The left also lost the vote on a motion calling for opposition to military recruitment on campuses, although a motion calling for opposition to any potential war in Iran passed.
The left was also unable to defeat a motion supporting the Government’s plans to extend the age of compulsory education to 18.
The left’s argument that while opportunities for further education should be open to all, no young person should be compelled to stay in education if they choose not to, fell on deaf ears at Conference.
Election results were also not great for the left.
The NUS’s full-time officers remain Labour or allies, while in the election for the twelve part-time executive members the left went from three seats to two (both members of Student Respect) - although another left candidate, Heather Shaw of the Alliance for Workers’ Liberty and the Education Not for Sale network, lost out on a seat by the narrowest of margins.
Despite these negative results for the left, after the defeat of the Governance Review there still remains space for socialist students to organise within the NUS.
Most left-wing student groups can manage to get at least a couple of delegates elected to the conference; the most substantial and visible are Student Respect (linked to the SWP) and the Education Not for Sale network (ENS).

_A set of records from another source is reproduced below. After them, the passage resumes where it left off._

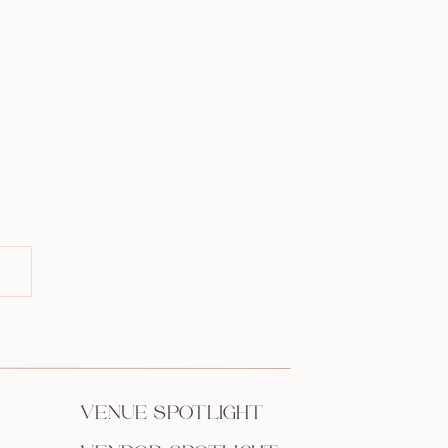
VENUE SPOTLIGHT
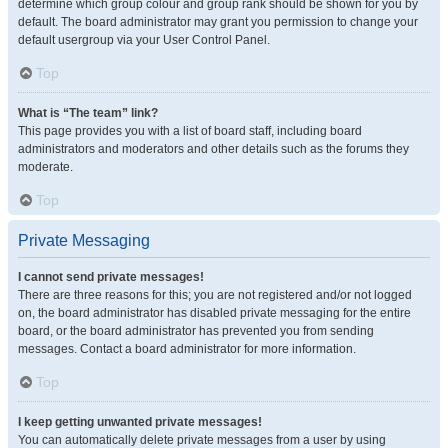
determine which group colour and group rank should be shown for you by
default. The board administrator may grant you permission to change your
default usergroup via your User Control Panel.
Top
What is “The team” link?
This page provides you with a list of board staff, including board
administrators and moderators and other details such as the forums they
moderate.
Top
Private Messaging
I cannot send private messages!
There are three reasons for this; you are not registered and/or not logged
on, the board administrator has disabled private messaging for the entire
board, or the board administrator has prevented you from sending
messages. Contact a board administrator for more information.
Top
I keep getting unwanted private messages!
You can automatically delete private messages from a user by using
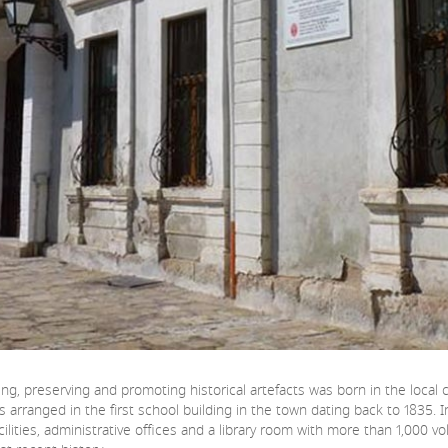
dying, preserving and promoting historical artefacts was born in the loca
 was arranged in the first school building in the town dating back to 1835.
cilities, administrative offices and a library room with more than 1,000 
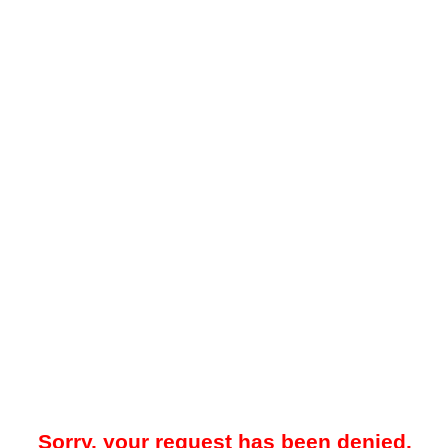
Sorry, your request has been denied.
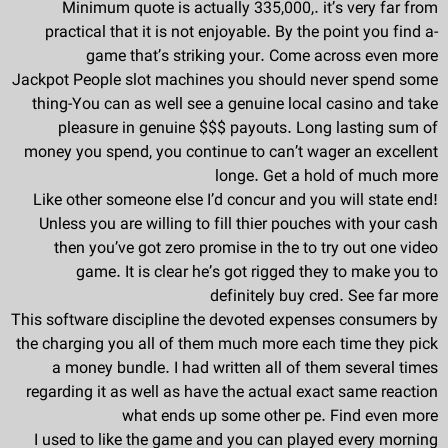
Minimum quote is actually 335,000,. it’s very far from
practical that it is not enjoyable. By the point you find a-
game that’s striking your. Come across even more
Jackpot People slot machines you should never spend some
thing-You can as well see a genuine local casino and take
pleasure in genuine $$$ payouts. Long lasting sum of
money you spend, you continue to can’t wager an excellent
longe. Get a hold of much more
Like other someone else I’d concur and you will state end!
Unless you are willing to fill thier pouches with your cash
then you’ve got zero promise in the to try out one video
game. It is clear he’s got rigged they to make you to
definitely buy cred. See far more
This software discipline the devoted expenses consumers by
the charging you all of them much more each time they pick
a money bundle. I had written all of them several times
regarding it as well as have the actual exact same reaction
what ends up some other pe. Find even more
I used to like the game and you can played every morning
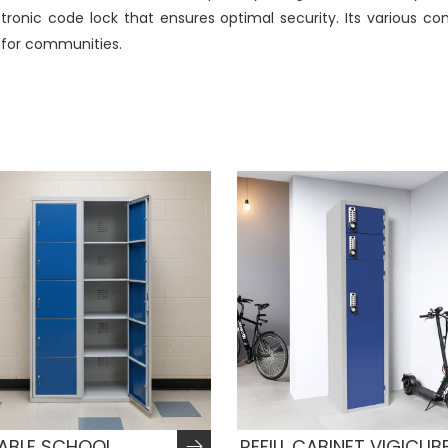
lectronic code lock that ensures optimal security. Its various 
l for communities.
TABLE SCHOOL
REFILL CABINET VIGICUB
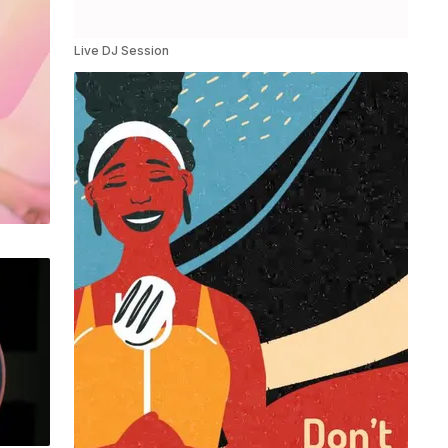
Live DJ Session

SSP delegates, already having been in contact with members of ENS, spent most of their time working with this group, although this was an informal arr angement.
Although those are the principal ones, there are a bewildering number of left-wing student groups in the NUS; now, more than ever, the student left needs to unite to reclaim our national union to be a genuine campaigning organisation rather than a training ground for future Cabinet ministers.